Passage provided:
== == ==
A friend of mine is coming over tomorrow and we’re going to
try hypnosis and past-life regression. I’m saying try because I have no idea
whether it works, especially on me.
All I know is that since I was a small child I’ve had a
memory of a moment, and it is just a moment only, of standing on a man-made
stone structure looking out across a flat tree-scattered landscape in grave
disappointment about the end of all I had tried to do. There is fire and I
smell the smoke. The fire creates its own weather and the hot fire-wind blows
my hair, which is very dark and my long plain dress against my legs. I hear
screams of people being hurt and the shouts of the invaders who are hurting
them. My mentor, a wiry, upright and gentle man stands near me and puts his
hand on my shoulder, a gesture of affection and farewell. We both know we are
going to die. We have been teachers, teaching those who wanted to learn, those
who were not afraid that learning was against the gods’ wishes. We taught an
easier, kinder way, with science and mathematics and language and logic. And it
is now ended at the hands of brutes. I am not angry. I am sad. I think this
must have happened so many times before, where knowledge and learning were met
with fear and greed. My mentor has told me it is the way of things a long time
ago, so many things he said that we need say nothing more in these last minutes
of fire and blood.
All that has come to me in a whiff, in a breath, in a
moment. And the memory returns and returns, many times since I was a child,
strongly with great detail when I was in high school and many times since then.
I told my friend Cindy about it when we were in high school.
We experimented with a Ouija board to see if more information could come up,
but that really didn’t shed any light on this memory.
We succeeded in scaring ourselves in a séance in Cindy’s
bedroom one evening, with a bunch of our high school friends, boys and girls,
packed in to the small room. The door and windows were closed. The candle was
lit. The plastic planchette moved wildly across the table as if an agitated
hand wanted to scratch out the letters on the board, swinging to letters, then
good-bye, then more letters, then good-bye. The candle went out in a puff
although no one was near it. Some of the girls screamed. We turned on the
electric light and stopped, never to use the board again.
== == ==
Material provided:
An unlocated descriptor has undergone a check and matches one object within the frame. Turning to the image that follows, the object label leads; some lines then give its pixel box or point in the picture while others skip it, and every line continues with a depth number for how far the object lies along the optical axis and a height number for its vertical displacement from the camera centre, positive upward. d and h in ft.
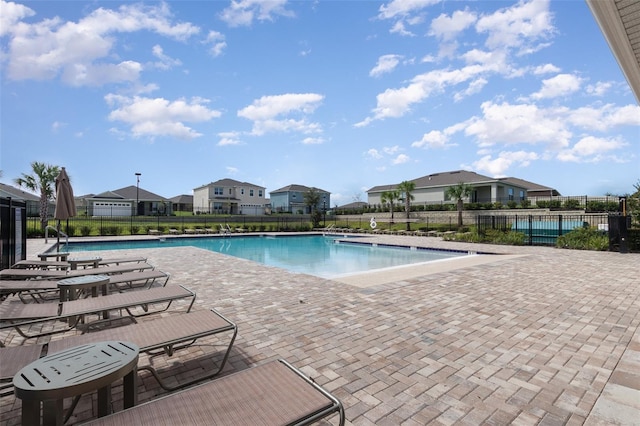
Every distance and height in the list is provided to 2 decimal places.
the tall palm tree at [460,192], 96.02 +6.45
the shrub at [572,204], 94.44 +2.58
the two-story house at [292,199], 174.19 +8.28
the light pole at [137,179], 118.01 +13.45
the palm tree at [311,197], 154.61 +8.24
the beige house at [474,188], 118.32 +10.47
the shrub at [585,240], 42.39 -3.84
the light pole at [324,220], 106.50 -2.28
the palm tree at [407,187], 103.67 +8.82
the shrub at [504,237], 52.60 -4.23
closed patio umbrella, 24.03 +1.27
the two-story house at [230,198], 155.53 +8.10
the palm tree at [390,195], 118.62 +6.86
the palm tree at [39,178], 75.56 +8.79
== == ==
Try it:
Reproduce word for word the stretch of the past-life memory account from "We experimented with" through "the board again.".

Solution to the problem:
We experimented with a Ouija board to see if more information could come up,
but that really didn’t shed any light on this memory.
We succeeded in scaring ourselves in a séance in Cindy’s
bedroom one evening, with a bunch of our high school friends, boys and girls,
packed in to the small room. The door and windows were closed. The candle was
lit. The plastic planchette moved wildly across the table as if an agitated
hand wanted to scratch out the letters on the board, swinging to letters, then
good-bye, then more letters, then good-bye. The candle went out in a puff
although no one was near it. Some of the girls screamed. We turned on the
electric light and stopped, never to use the board again.